I can murder someone in Yellowstone and I can't be tried for it?

I would think that a suspect against whom there is sufficient evidence to be indicted could be held in custody for trial; it would then be up to the prosecutor and the defense to negotiate the venue, which means the suspect would remain in custody until an agreement on venue could be reached. If the defense drags out the negotiation, they have ceded the right to a speedy trial, but if they agree on a venue, that issue is settled and not subject to appeal. If the prosecutor unilaterally declares the venue, then that might be appealable, so the prosecutor should involve the defense in a negotiation, in order to close that avenue for appeal.

Not that I know anything about law.

It shows. :wink: You can’t hold someone while “negotiating venue.” You need a venue before you can file charges in the first place.

He’s becoming a typical American. IOW “Since the suspect is assumed to be guilty, just lock him up until we get around to holding the sham trial. Then execute his guilty ass. Sounds fine to me.” :eek: :smack:

It’ll take a century or more to recover from our descent into police statism since 2001.

So where did the grand jury come from – the one that indicted him?

That was negotiated too.

Venue is supposed to be in the state where the crime was committed (Article III makes that clear), if the feds and the courts paid any attention to the Constitution here.

The way it should work is that when they try to do everything in Wyoming, the defendant objects to the venue being wrong and they just transfer it.
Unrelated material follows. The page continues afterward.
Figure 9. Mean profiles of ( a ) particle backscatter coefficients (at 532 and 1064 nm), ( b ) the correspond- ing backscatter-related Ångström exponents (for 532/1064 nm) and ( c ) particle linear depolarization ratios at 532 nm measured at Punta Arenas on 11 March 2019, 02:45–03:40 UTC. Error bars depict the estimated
That wouldn’t kill the case.

Dreadful though it undoubtedly sound I could almost wish a murder were committed in that strip of land in order to see just how the legal proceedings would play out! (Perhaps the victim could be a 99 year old with terminal cancer to assuage my guilt.) :slight_smile:

How about illegal squatting and marijuana growing? I’m imagining someone building a secret cabin there with a whole field of pot plants nearby. Maybe a few poached deer hanging up on drying racks.
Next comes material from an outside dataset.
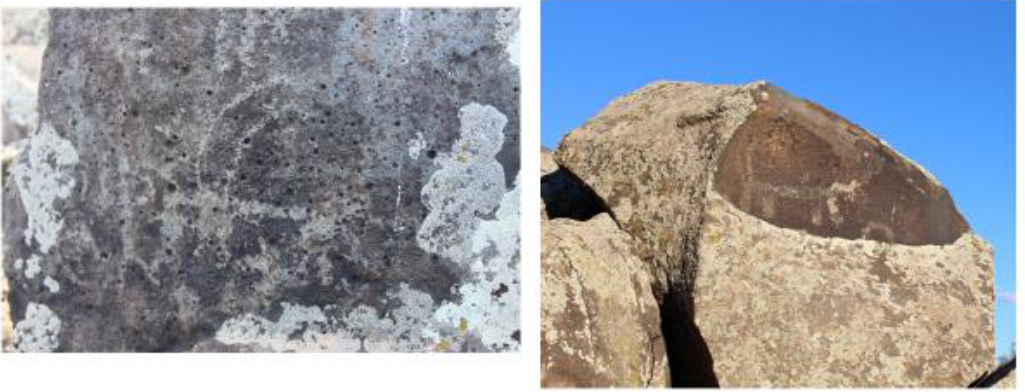
Figure 28. Lernamerdz. Manifestation of prehistorical activities.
Building a cabin is too much work, maybe there’s a building you could squat in that zone that is only seasonally occupied. Crime doesn’t have to be murder. Though I guess the problem is that the prosecution might offer time served + community service in a plea for this relatively minor crime. (well, the marijuana would be a major crime I guess)

As long as it rises to the level of a Federal felony you (the defendant) have sprung the trap on the Feds and get to see how the ConLaw arguments play out.

I don’t know enough about the Federal code to now how many pregnant does heavy with adorable twin fetuses you need to kill out of season to rise to the felonious level.

Or moonshining like I mentioned before.